[Data for this task — start]

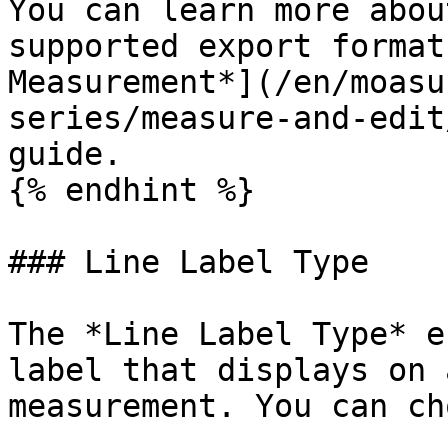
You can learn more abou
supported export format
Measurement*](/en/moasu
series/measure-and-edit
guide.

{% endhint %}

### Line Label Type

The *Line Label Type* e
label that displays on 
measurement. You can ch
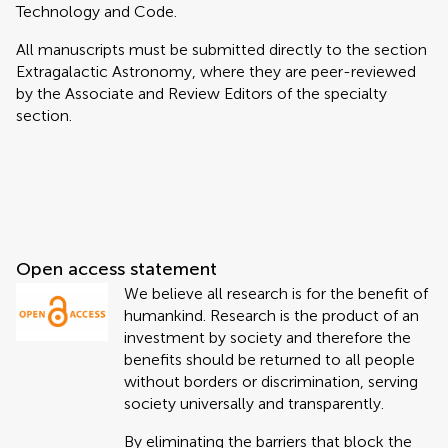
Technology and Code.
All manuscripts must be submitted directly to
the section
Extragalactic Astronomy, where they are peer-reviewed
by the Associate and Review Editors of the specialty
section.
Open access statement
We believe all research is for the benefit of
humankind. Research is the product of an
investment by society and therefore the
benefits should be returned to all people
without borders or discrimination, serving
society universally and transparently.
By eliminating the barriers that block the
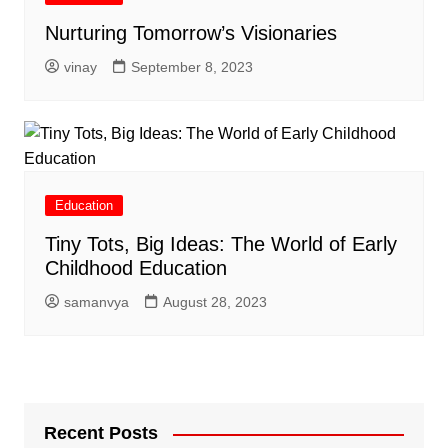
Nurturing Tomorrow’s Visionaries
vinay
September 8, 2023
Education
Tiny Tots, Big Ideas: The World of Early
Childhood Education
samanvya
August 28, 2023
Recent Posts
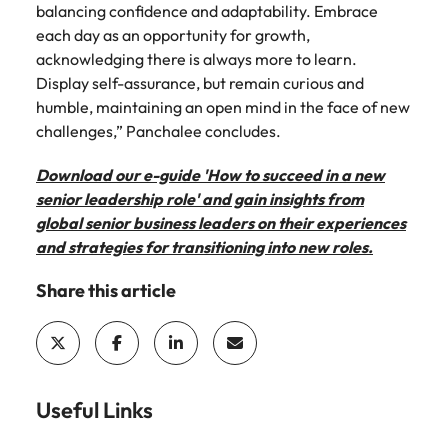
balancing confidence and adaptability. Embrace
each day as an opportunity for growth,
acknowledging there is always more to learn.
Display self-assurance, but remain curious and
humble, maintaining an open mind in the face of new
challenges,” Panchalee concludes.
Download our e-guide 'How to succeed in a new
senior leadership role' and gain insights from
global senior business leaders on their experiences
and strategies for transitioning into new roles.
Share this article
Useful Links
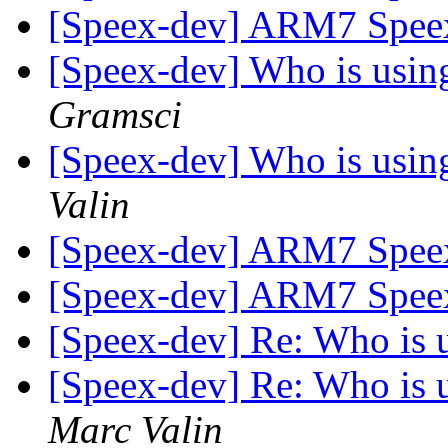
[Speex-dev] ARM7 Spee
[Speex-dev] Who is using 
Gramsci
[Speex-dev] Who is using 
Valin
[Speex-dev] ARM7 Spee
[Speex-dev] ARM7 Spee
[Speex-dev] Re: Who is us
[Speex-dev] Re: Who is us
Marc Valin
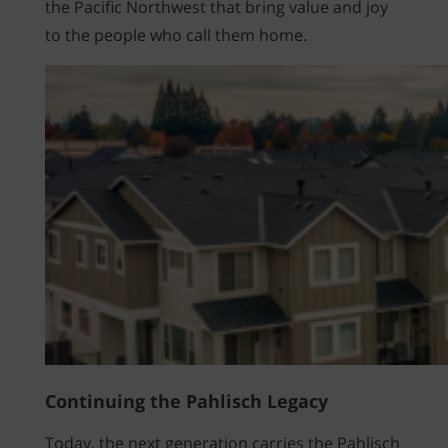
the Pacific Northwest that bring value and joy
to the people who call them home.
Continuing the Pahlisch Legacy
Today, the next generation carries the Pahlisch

[Data for this task — finish]

- Instructions to follow:
Your task is to write out, exactly and without pictures, only the lines from the one holding "investment by society and therefore the" to the last line of the data.

- Answer box:
investment by society and therefore the
benefits should be returned to all people
without borders or discrimination, serving
society universally and transparently.
By eliminating the barriers that block the
Nurturing Tomorrow’s Visionaries
vinay
September 8, 2023
Education
Tiny Tots, Big Ideas: The World of Early
Childhood Education
samanvya
August 28, 2023
Recent Posts
balancing confidence and adaptability. Embrace
each day as an opportunity for growth,
acknowledging there is always more to learn.
Display self-assurance, but remain curious and
humble, maintaining an open mind in the face of new
challenges,” Panchalee concludes.
Download our e-guide 'How to succeed in a new
senior leadership role' and gain insights from
global senior business leaders on their experiences
and strategies for transitioning into new roles.
Share this article
Useful Links
[Speex-dev] ARM7 Spee
[Speex-dev] Who is using 
Gramsci
[Speex-dev] Who is using 
Valin
[Speex-dev] ARM7 Spee
[Speex-dev] ARM7 Spee
[Speex-dev] Re: Who is us
[Speex-dev] Re: Who is us
Marc Valin
the Pacific Northwest that bring value and joy
to the people who call them home.
Continuing the Pahlisch Legacy
Today, the next generation carries the Pahlisch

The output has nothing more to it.